Und so lässt auch das IWH in Halle verlauten: „Das Insolvenzgeschehen wird seit mehreren Monaten deutlich stärker von der Industrie geprägt“. Dabei sind es nach Ansicht der Forscher des Institutes im ersten Quartal weniger die Ukraine-Krise als die bereits länger anhaltenden Probleme, die vor allem im Bereich der Industrie auch zu Lohn- und Einkommenseinbußen der Beschäftigten führten.
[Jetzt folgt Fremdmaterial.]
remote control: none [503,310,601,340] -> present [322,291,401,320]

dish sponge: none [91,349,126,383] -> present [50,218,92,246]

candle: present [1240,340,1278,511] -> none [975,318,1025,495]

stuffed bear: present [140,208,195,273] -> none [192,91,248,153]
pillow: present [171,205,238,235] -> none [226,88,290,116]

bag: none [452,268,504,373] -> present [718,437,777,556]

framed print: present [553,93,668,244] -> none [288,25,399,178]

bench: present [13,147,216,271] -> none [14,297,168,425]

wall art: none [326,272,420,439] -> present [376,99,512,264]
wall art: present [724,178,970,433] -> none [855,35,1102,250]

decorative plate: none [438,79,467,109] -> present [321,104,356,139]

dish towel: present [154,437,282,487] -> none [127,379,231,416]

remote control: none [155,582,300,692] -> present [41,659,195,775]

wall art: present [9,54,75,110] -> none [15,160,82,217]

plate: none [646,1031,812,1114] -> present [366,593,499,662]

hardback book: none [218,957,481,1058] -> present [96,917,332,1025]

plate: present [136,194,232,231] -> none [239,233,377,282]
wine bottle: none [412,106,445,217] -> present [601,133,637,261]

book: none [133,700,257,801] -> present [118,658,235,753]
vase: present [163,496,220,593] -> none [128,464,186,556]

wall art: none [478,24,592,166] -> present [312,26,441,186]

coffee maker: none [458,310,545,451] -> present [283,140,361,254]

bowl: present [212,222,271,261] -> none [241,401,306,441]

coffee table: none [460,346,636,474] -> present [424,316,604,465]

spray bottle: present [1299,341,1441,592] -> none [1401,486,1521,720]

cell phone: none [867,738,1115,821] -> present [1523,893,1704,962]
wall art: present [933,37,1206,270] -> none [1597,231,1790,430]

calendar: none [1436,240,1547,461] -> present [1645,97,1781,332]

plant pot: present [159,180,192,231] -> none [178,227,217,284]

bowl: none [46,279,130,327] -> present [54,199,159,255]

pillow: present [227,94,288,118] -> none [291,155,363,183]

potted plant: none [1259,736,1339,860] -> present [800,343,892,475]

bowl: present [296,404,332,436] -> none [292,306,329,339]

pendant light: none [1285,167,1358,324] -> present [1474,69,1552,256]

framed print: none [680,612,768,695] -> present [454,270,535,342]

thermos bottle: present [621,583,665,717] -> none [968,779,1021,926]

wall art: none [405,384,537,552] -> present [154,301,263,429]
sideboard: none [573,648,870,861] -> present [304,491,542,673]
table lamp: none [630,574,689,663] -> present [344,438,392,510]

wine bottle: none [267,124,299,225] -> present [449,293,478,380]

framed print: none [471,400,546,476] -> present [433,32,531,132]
Auch die Allianz-Trade-Studie spricht die Herausforderungen an, mit denen sich gerade große Unternehmen konfrontiert sehen. Überall ist die Rede vom Reißen der Lieferketten, von den gestiegenen Arbeitskosten bei noch ausstehenden Tarifverhandlungen, aber vor allem von den Engpässen, die bei der Energie und den Rohstoffen drohen. Auch in der Studie der Allianz heißt es: „Es gab weniger Insolvenzen, dafür aber besonders große“. In diesem Zusammenhang sprechen die Versicherer auch die Gesamtverschuldung aller insolventen Unternehmen an. Ihre Berechnungen kommen für das Jahr 2021 auf eine Steigerung von 10,5 Prozent mit einer Gesamtsumme von über 48 Mrd. Euro. Die Steigerung des Schadenniveaus ist für die Allianz schon das dritte Jahr in Folge erfolgt. Die Gesamtverschuldung stieg nämlich 2019 bereits um 26 Prozent und 2020, im ersten Jahr der Krise, um mehr als 65 Prozent. Aber noch macht die Allianz auch Hoffnung, wenn sie feststellt, dass gefährdete Unternehmen in Deutschland 2021 ihren Anteil von 7 auf 6 Prozent reduziert haben. Aber dennoch spricht man auch in dieser Studie von einem künstlich niedrigen Niveau und weiter davon, dass sich das Insolvenzgeschehen durch die staatlichen Unterstützungsmaßnahmen von der gesamtwirtschaftlichen Entwicklung und ihren Problemen abgekoppelt habe.